Entre les étoiles et leurs éventuels cortèges de planètes, le Cosmos n’est pas vide. Le milieu interstellaire est habité de gigantesques nuages de gaz et de molécules (99 %), et parsemé de quelques grains de poussière (1 %). La mission internationale Cassini-Hyugens, connue pour ses sublimes clichés de Saturne et de ses nombreuses lunes, vient d’apporter son lot de découvertes sur la composition chimique de ces grumeaux cosmiques, semence indispensable à la création de nouveaux astres dans l’Univers.

36 et des poussières…

En orbite autour de la belle aux anneaux depuis 12 ans, Cassini travaille d’arrache-pied pour attraper au vol ces particules, issues de l’éjection de matière lors de supernovas. Parmi ses nombreux instruments, la sonde possède un analyseur de grains de poussière, le Cosmic Dust Analyser (CDA). Il a échantillonné l’espace à des millions de reprises, pour ne récolter que 36 spécimens dont la signature est bien fidèle au milieu interstellaire. En effet, eu égard à la vitesse (72 000 km/h) et à la direction des grains, ces poussières se distinguent de celles propres au Système solaire.
Depuis plusieurs dizaines de milliers d’années, notre système planétaire est enchevêtré dans le Nuage interstellaire local, ce qui signifie que des éléments de ce milieu extérieur se retrouvent à proximité de nous. Dès les années 90, d’autres missions avaient d'ailleurs déjà capturé et identifié ces poussières – d’une densité extrêmement faible (0,26 atome/cm3) – sans toutefois pouvoir les analyser faute de disposer d’outils embarqués appropriés. Mais cette fois, Nicolas Altobelli et son équipe de l’ESA ont pu déterminer la composition chimique des grains. « Ce qui nous intéresse avant tout, précise l’astrophysicien, c’est de comprendre comment ces éléments à l’origine de la formation des systèmes solaires et planétaires sont distribués dans la galaxie. »

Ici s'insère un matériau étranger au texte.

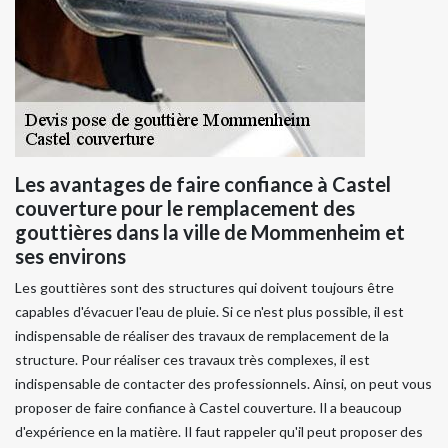
Les avantages de faire confiance à Castel
couverture pour le remplacement des
gouttières dans la ville de Mommenheim et
ses environs
Les gouttières sont des structures qui doivent toujours être
capables d'évacuer l'eau de pluie. Si ce n'est plus possible, il est
indispensable de réaliser des travaux de remplacement de la
structure. Pour réaliser ces travaux très complexes, il est
indispensable de contacter des professionnels. Ainsi, on peut vous
proposer de faire confiance à Castel couverture. Il a beaucoup
d'expérience en la matière. Il faut rappeler qu'il peut proposer des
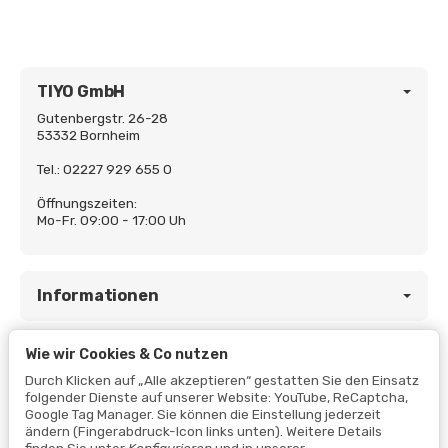
TIYO GmbH
Gutenbergstr. 26-28
53332 Bornheim
Tel.: 02227 929 655 0
Öffnungszeiten:
Mo-Fr. 09:00 - 17:00 Uh
Informationen
Wie wir Cookies & Co nutzen
Gesetzliche Informationen
Durch Klicken auf „Alle akzeptieren“ gestatten Sie den Einsatz
folgender Dienste auf unserer Website: YouTube, ReCaptcha,
Google Tag Manager. Sie können die Einstellung jederzeit
ändern (Fingerabdruck-Icon links unten). Weitere Details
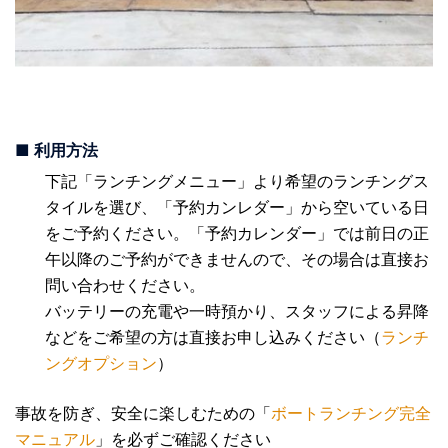
■ 利用方法
下記「ランチングメニュー」より希望のランチングス
タイルを選び、「予約カンレダー」から空いている日
をご予約ください。「予約カレンダー」では前日の正
午以降のご予約ができませんので、その場合は直接お
問い合わせください。
バッテリーの充電や一時預かり、スタッフによる昇降
などをご希望の方は直接お申し込みください（
ランチ
ングオプション
）
事故を防ぎ、安全に楽しむための「
ボートランチング完全
マニュアル
」を必ずご確認ください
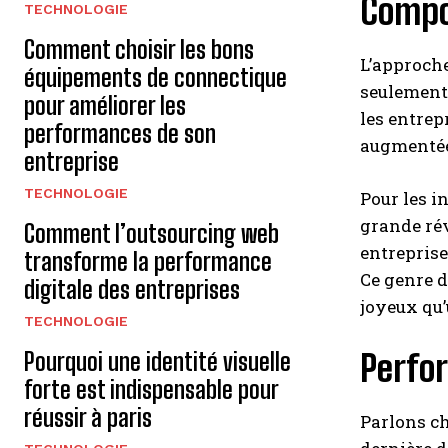
Compos
TECHNOLOGIE
Comment choisir les bons
L’approch
équipements de connectique
seulement 
pour améliorer les
les entrep
performances de son
augmentée 
entreprise
TECHNOLOGIE
Pour les i
grande rév
Comment l’outsourcing web
entreprise
transforme la performance
Ce genre d
digitale des entreprises
joyeux qu’
TECHNOLOGIE
Pourquoi une identité visuelle
Perfo
forte est indispensable pour
réussir à paris
Parlons ch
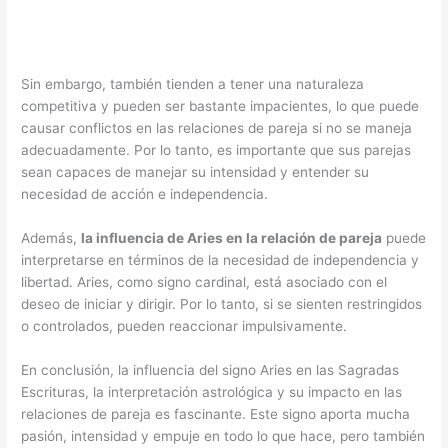
Sin embargo, también tienden a tener una naturaleza
competitiva y pueden ser bastante impacientes, lo que puede
causar conflictos en las relaciones de pareja si no se maneja
adecuadamente. Por lo tanto, es importante que sus parejas
sean capaces de manejar su intensidad y entender su
necesidad de acción e independencia.
Además,
la influencia de Aries en la relación de pareja
puede
interpretarse en términos de la necesidad de independencia y
libertad. Aries, como signo cardinal, está asociado con el
deseo de iniciar y dirigir. Por lo tanto, si se sienten restringidos
o controlados, pueden reaccionar impulsivamente.
En conclusión, la influencia del signo Aries en las Sagradas
Escrituras, la interpretación astrológica y su impacto en las
relaciones de pareja es fascinante. Este signo aporta mucha
pasión, intensidad y empuje en todo lo que hace, pero también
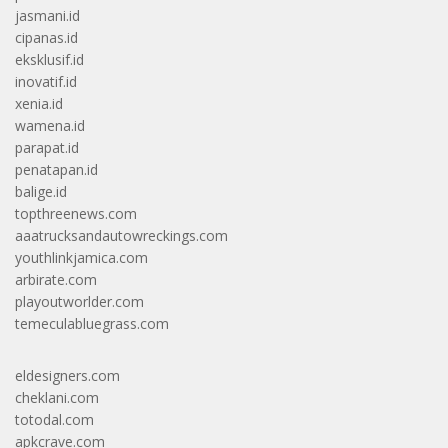
jasmani.id
cipanas.id
eksklusif.id
inovatif.id
xenia.id
wamena.id
parapat.id
penatapan.id
balige.id
topthreenews.com
aaatrucksandautowreckings.com
youthlinkjamica.com
arbirate.com
playoutworlder.com
temeculabluegrass.com
eldesigners.com
cheklani.com
totodal.com
apkcrave.com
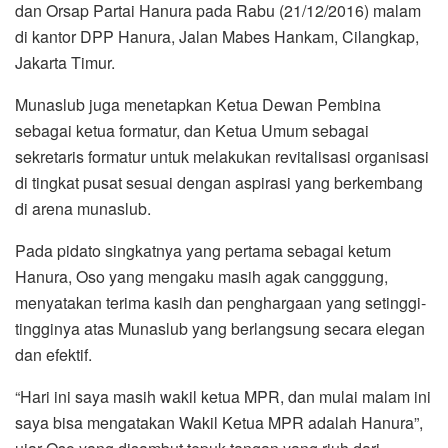
dan Orsap Partai Hanura pada Rabu (21/12/2016) malam
di kantor DPP Hanura, Jalan Mabes Hankam, Cilangkap,
Jakarta Timur.
Munaslub juga menetapkan Ketua Dewan Pembina
sebagai ketua formatur, dan Ketua Umum sebagai
sekretaris formatur untuk melakukan revitalisasi organisasi
di tingkat pusat sesuai dengan aspirasi yang berkembang
di arena munaslub.
Pada pidato singkatnya yang pertama sebagai ketum
Hanura, Oso yang mengaku masih agak cangggung,
menyatakan terima kasih dan penghargaan yang setinggi-
tingginya atas Munaslub yang berlangsung secara elegan
dan efektif.
“Hari ini saya masih wakil ketua MPR, dan mulai malam ini
saya bisa mengatakan Wakil Ketua MPR adalah Hanura”,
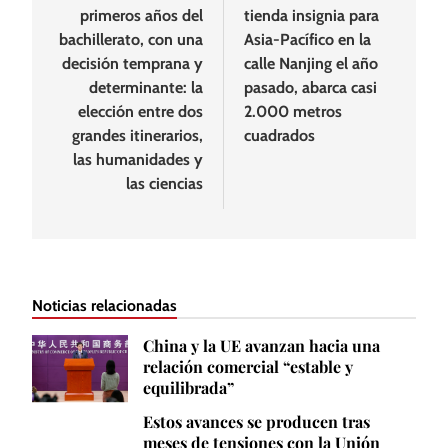
primeros años del
tienda insignia para
bachillerato, con una
Asia-Pacífico en la
decisión temprana y
calle Nanjing el año
determinante: la
pasado, abarca casi
elección entre dos
2.000 metros
grandes itinerarios,
cuadrados
las humanidades y
las ciencias
Noticias relacionadas
China y la UE avanzan hacia una
relación comercial “estable y
equilibrada”
Estos avances se producen tras
meses de tensiones con la Unión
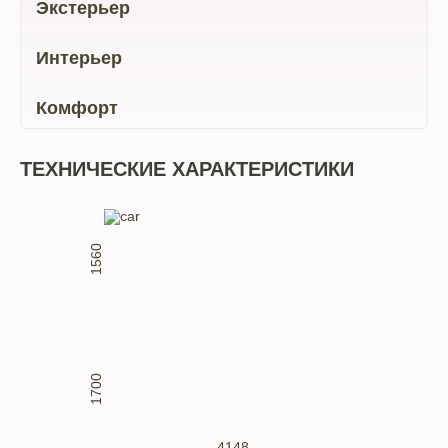
Экстерьер
Интерьер
Комфорт
ТЕХНИЧЕСКИЕ ХАРАКТЕРИСТИКИ
1560
1700
4148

Les extraits de ce nuage prélevés par le CDA sont riches en minéraux rocheux. On y trouve du silicium et du calcium sous la forme de silicates oxydés riches en magnésium avec parfois des inclusions ferreuses. Dans son article publié dans la revue Science, l’équipe de Nicolas Altobelli montre aussi que des éléments plus réactifs, comme le carbone ou le soufre, sont présents dans les grains. « Ces poussières sont les briques primordiales qui vont, un jour ou l’autre, être incorporées dans un nuage dit “moléculaire”, plus dense, qui s’effondrera alors sous le poids de sa propre gravité et conduira à la formation d’un nouveau système solaire. Une chimie très intéressante se déroule dans le milieu interstellaire, aussi bien du point de vue minéral qu’organique. Ce sont les silices, l’oxygène et le carbone, qui se sont assemblés pour former l’essentiel des planètes telluriques de notre système, mais nous savons aussi qu’il s’y déroule une chimie prébiotique, c’est-à-dire préalable à la vie. », détaille le scientifique, depuis le Centre d’astronomie spatiale européen situé en Espagne.

Des grains qui en disent long

Malgré cette abondance de minéraux, les grains interstellaires repêchés aux abords de Saturne sont assez similaires entre eux, et moins primitifs que ce à quoi s’attendait l’équipe. Initialement, les poussières portent la signature de l’étoile dont elles sont issues, mais comme l’expliquent Nicolas Altobelli et ses collaborateurs, le milieu interstellaire change la donne. La matière y est réchauffée et accélérée à de nombreuses reprises par les ondes de choc générées par de nouvelles supernovas, ce qui recombine la matière interstellaire et homogénéise le milieu. « Avec nos connaissances actuelles, nous estimons qu’un grain de poussière a une durée de vie d’environ 500 millions d’années dans le milieu interstellaire, avant de subir des modifications », explique Nicolas Altobelli.
La fin du voyage approche pour Cassini-Huygens. La sonde n’a plus qu’un à deux ans devant elle. Après ce qui devrait être une plongée spectaculaire dans les anneaux de Saturne, les scientifiques la laisseront descendre dans l’atmosphère de la planète où elle sera détruite. La récolte continue en revanche pour Nicolas Altobelli, mais  désormais sur une comète. Car le scientifique travaille également sur Rosetta, mission dotée elle aussi d’un collecteur de poussières de l’ESA. Les données récoltées sur Tchourioumov-Guérassimenko sont en cours d’analyse, et le puzzle astrochimique des origines de la vie pourrait bientôt être élucidé.